Prior Distributions (Pytorch)
Wrapper module to import distributions from torch.distributions and make their configuration easier in the ltu-ili interface.
Specifically, if we’re using a vector of parameters, we want to be able to pass the vector to the log_prob method of the distribution and return a scalar. This is not the default behavior of several distributions in torch.distributions, so we wrap them here.
- class utils.distributions_pt.IndependentBeta(*args: Any, **kwargs: Any)
- class utils.distributions_pt.IndependentCauchy(*args: Any, **kwargs: Any)
- class utils.distributions_pt.IndependentChi2(*args: Any, **kwargs: Any)
- class utils.distributions_pt.IndependentExponential(*args: Any, **kwargs: Any)
- class utils.distributions_pt.IndependentFisherSnedecor(*args: Any, **kwargs: Any)
- class utils.distributions_pt.IndependentGamma(*args: Any, **kwargs: Any)
- class utils.distributions_pt.IndependentGumbel(*args: Any, **kwargs: Any)
- class utils.distributions_pt.IndependentHalfCauchy(*args: Any, **kwargs: Any)

# WHAT TO DO
Extend the page on PyTorch prior distributions, picking up right after its last line. The listing that follows is separate material and has no connection to the PyTorch prior distributions page.

# INFORMATION SUPPLIED
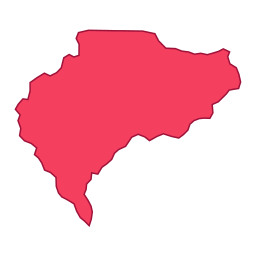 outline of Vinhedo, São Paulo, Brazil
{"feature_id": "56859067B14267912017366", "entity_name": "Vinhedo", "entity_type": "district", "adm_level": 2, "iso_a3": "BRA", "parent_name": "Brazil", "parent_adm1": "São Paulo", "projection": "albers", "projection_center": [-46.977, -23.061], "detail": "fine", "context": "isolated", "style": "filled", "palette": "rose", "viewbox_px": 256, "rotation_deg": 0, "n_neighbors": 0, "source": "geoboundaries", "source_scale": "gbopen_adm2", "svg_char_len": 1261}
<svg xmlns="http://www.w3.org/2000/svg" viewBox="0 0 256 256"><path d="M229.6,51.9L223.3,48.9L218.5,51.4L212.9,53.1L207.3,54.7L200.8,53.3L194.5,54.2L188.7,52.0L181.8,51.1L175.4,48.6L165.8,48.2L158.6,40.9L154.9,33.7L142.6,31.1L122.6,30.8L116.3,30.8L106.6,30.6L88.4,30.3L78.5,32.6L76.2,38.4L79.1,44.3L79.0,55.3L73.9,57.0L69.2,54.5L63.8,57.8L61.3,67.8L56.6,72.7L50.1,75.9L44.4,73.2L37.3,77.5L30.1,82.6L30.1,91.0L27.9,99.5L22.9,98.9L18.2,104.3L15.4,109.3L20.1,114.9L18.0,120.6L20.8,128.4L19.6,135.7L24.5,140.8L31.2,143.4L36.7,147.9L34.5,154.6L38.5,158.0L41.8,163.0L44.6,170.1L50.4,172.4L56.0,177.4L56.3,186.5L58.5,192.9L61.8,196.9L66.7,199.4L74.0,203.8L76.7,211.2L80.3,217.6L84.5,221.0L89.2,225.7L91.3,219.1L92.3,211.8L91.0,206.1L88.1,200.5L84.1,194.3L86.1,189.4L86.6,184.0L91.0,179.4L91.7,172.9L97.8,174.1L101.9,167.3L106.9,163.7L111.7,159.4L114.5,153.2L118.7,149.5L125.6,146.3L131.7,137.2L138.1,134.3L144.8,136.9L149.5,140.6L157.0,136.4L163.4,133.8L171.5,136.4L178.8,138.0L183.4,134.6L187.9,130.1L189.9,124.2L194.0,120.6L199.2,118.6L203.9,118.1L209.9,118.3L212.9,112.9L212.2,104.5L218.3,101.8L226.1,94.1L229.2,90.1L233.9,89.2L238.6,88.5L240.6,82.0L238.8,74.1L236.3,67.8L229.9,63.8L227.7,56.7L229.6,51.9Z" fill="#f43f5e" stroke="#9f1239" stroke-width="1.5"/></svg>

# WRITTEN RESPONSE
- class utils.distributions_pt.IndependentHalfNormal(*args: Any, **kwargs: Any)
- class utils.distributions_pt.IndependentLaplace(*args: Any, **kwargs: Any)
- class utils.distributions_pt.IndependentLogNormal(*args: Any, **kwargs: Any)
- class utils.distributions_pt.IndependentNormal(*args: Any, **kwargs: Any)
- class utils.distributions_pt.IndependentPareto(*args: Any, **kwargs: Any)
- class utils.distributions_pt.IndependentStudentT(*args: Any, **kwargs: Any)
- class utils.distributions_pt.IndependentTruncatedNormal(*args: Any, **kwargs: Any)
- Distribution
alias of
_UnivariateTruncatedNormal
- class utils.distributions_pt.IndependentUniform(*args: Any, **kwargs: Any)
- class utils.distributions_pt.IndependentVonMises(*args: Any, **kwargs: Any)
- class utils.distributions_pt.IndependentWeibull(*args: Any, **kwargs: Any)
- utils.distributions_pt.Uniform
alias of
IndependentUniform
Prior Distributions (Tensorflow)
Wrapper module to import distributions from pydelfi.priors and make their configuration easier in the sbi interface.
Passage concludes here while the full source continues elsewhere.